Because of his policy of setting low bail where he deemed it appropriate, he was derisively called “Turn ’Em Loose Bruce” by some journalists.

Son of a West Indian (Montserrat) agnostic father and an Irish Catholic mother, Wright has described his Catholic background and education in Peter Occhiogrosso’s Once A Catholic (1987). In it he relates that when Cardinal Spellman was informed Wright was an intellectual and a poet, the two met and Wright concluded that “Spellman was a lousy poet, by the way - wrote like somebody in the fourth grade.”

Wright came to find that religion and superstition were one and, as a lawyer, he demanded evidence for the existence of a Holy Ghost or God and found none. As for the afterlife, he suggests that at his memorial service the Duke Ellington tune played by Randy Weston be aired: “Do nothing till you hear from me.” As for being an altar boy, he humorously advised kids to be careful because “you know what happens when you renounce sex and take to whiskey and things like that: chasing lads.”

Wright was one of the most outspoken African American humanists of his time. “Whites,” he once stated, “almost have a chemical reaction when they see a black face and assign to that face a place. White judges don’t fraternize with us. What they know about us is what they get from novels, the silver screen, or servants in their own homes.” He admitted to liking radicals, saying, “I have always made fun of well-behaved blacks who I think should be radicals in this country. There’s a lot to be radical about. If we’re going to consider ourselves Americans, we should be able to aspire to anything every other American has. That does not mean keeping your mouth shut.” One of the few good things he has to say about religion is, as he put it, “What’s the black bishop’s name in Harlem? Emerson Moore - he knows how to kiss the proper ass. Where did the pope stop when he came to Harlem? Emerson Moore’s church. . . . ”

Wright has been married five times and is the father of a daughter and five sons, one born when he was in his seventies. On Father’s Day in 1996, Keith told the Daily News in New York City that when six he and his twelve-year-old brother Geoffrey (now an Assemblyman in Harlem) had been five minutes late to meet their father, and he left them. Penniless and stranded on Wall Street, the brothers walked in the snow from lower Manhattan to their home on 138th Street in Harlem. “It took us a long time to get home,” said Keith, 41. “My mother hit the roof when she found out Daddy left us. From that day on, I’ve tried my best to be on time.”

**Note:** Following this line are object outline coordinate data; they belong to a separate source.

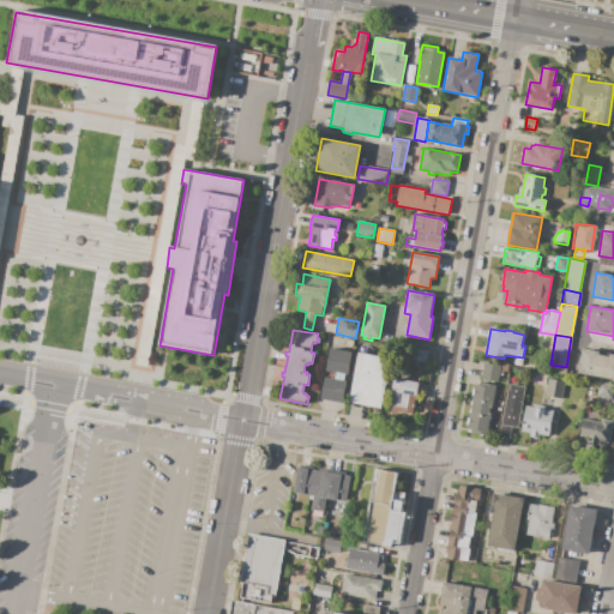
[(428,351),(426,363),(407,360),(409,348),(428,351)]
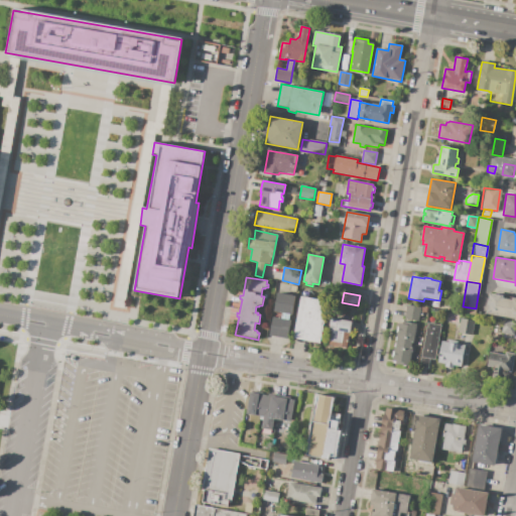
[(277,293),(295,296),(292,314),(290,314),(289,320),(291,320),(287,339),(269,336),(273,317),(281,318),(282,313),(274,311),(277,293)]
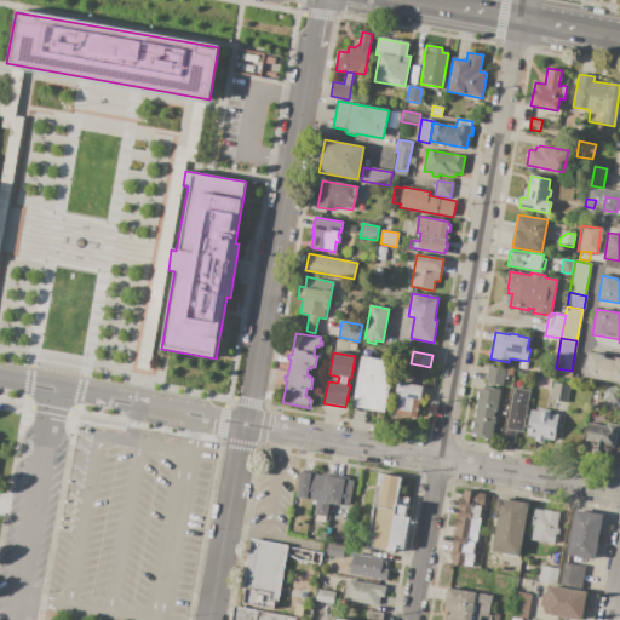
[(589,352),(606,355),(604,359),(615,360),(615,357),(619,357),(619,384),(584,378),(589,352)]
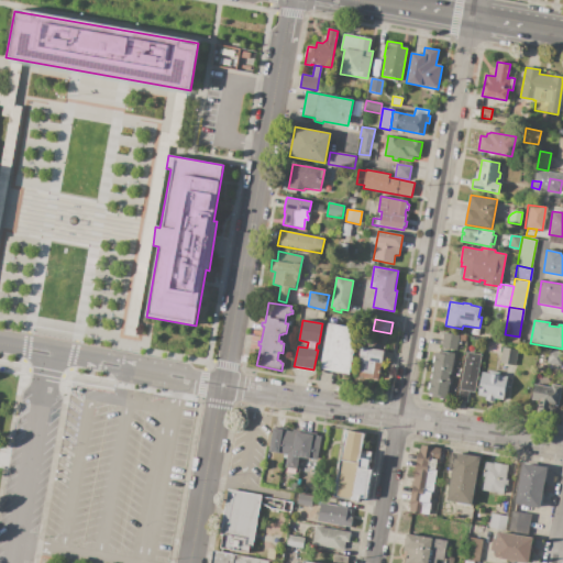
[(329,323),(357,329),(350,374),(320,368),(329,323)]
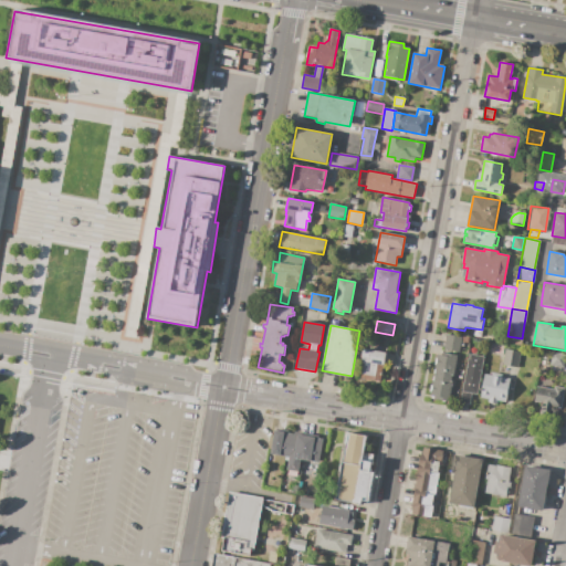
[(447,335),(460,337),(449,401),(430,398),(437,355),(443,356),(447,335)]
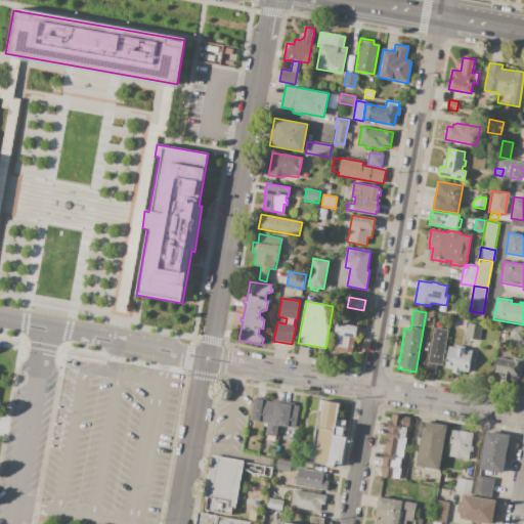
[(357,326),(355,338),(349,337),(347,349),(333,346),(337,323),(357,326)]
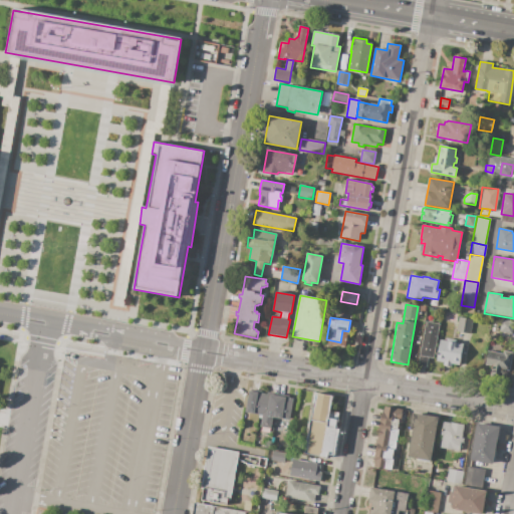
[(457,332),(460,317),(472,319),(470,334),(457,332)]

In 1975 the New York Ethical Culture Society gave him their 1975 Humanist Award, of which award he has said “I’m really proudest.” Wright, who in retirement became a visiting professor at Cooper Union, wrote the following poem:

Some orthodox wear a yarmulke,
Some Christians sport a cross:
I wonder who, among all the gods,
Is absolutely boss.

Wright died in his sleep at his home in Harlem, New York City. His wife, Elizabeth Davidson-Wright, survived.